Now it’s back! I think it’s a good episode. I’ve had a few half-formed ideas lately about managing the audience’s expectations. I’ve been mulling some other ideas about how specific expectations bear on how a character behaves in a story. These ideas and others all finally crystallized when I heard about a concept invented by some 1970s military person called “OODA Loops,” a scheme which tries to clarify how people adjust to their environment and make decisions and act.

It sounds obvious when it’s spelled out—basically, we’re all always going through a cycle of Observing the situation around us, Orienting ourselves to it, Deciding what to do, and Acting on that decision. But once it’s made explicit like this, it’s easier to conceive of how your adversary is also going through the same OODA cycle at the same time. And so what you try to do is to complete your cycle faster than your adversary does—that’s what’s called “getting inside their OODA loop”—so that you can decide and act more quickly and with more agility than them. That way, they’re constantly adjusting to the new situations you’re creating. They’re stuck in the “Observe” and “Orient” parts of the loop, which they can never complete because you keep knocking them back with new things for them to observe and orient themselves to. The alternative is letting them get used to the situation and figuring it out so they can “Decide” and “Act” to their advantage . . . or even worse, letting them overwhelm you with new situations of their own creation. Getting inside the adversary’s OODA Loop is a way of deliberately introducing chaos into a situation for your benefit. I saw some merit in the ideas from a storytelling point of view. So I flesh out that theory with Matt on the podcast.

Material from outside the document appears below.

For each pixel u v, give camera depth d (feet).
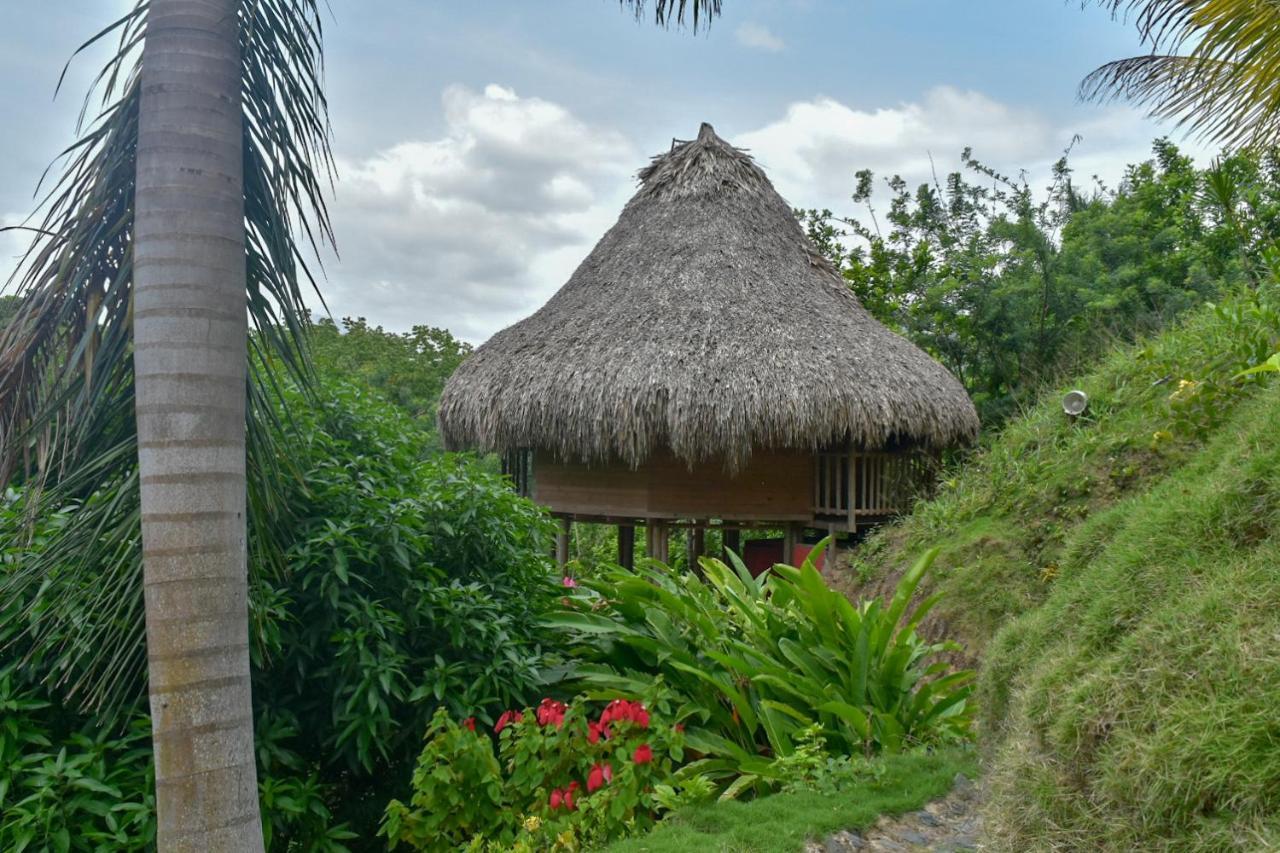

I talk about how storytellers can use the OODA Loop for more interesting storytelling; I also talk about how characters often “get inside” each other’s OODA Loops. One of the scenes that I reference in the podcast is this one from the third Mission Impossible movie, in which Tom Cruise’s hero is interrogating Philip Seymor Hoffman’s villain. At first it seems that the hero holds all the cards, but by the end of the scene the villain is dominant, and that’s because he’s gotten inside the hero’s OODA Loop:

I don’t have the time to explain it all again here; just listen to my mellifluous tones on the podcast!

At the end of each episode of the podcast, Matt and I have this tradition of “giving away” ideas for TV shows and movies, and I had an idea about a limited TV series adaptation of C.S. Lewis’ The Screwtape Letters that I think is actually pretty workable. It’s worth listening to this one all the way to the end.

Our podcast is back in the saddle, baby! Indeed, we recorded this episode and another episode back-to-back that night. So there will be another episode going up in a few weeks. It never rains but it pours!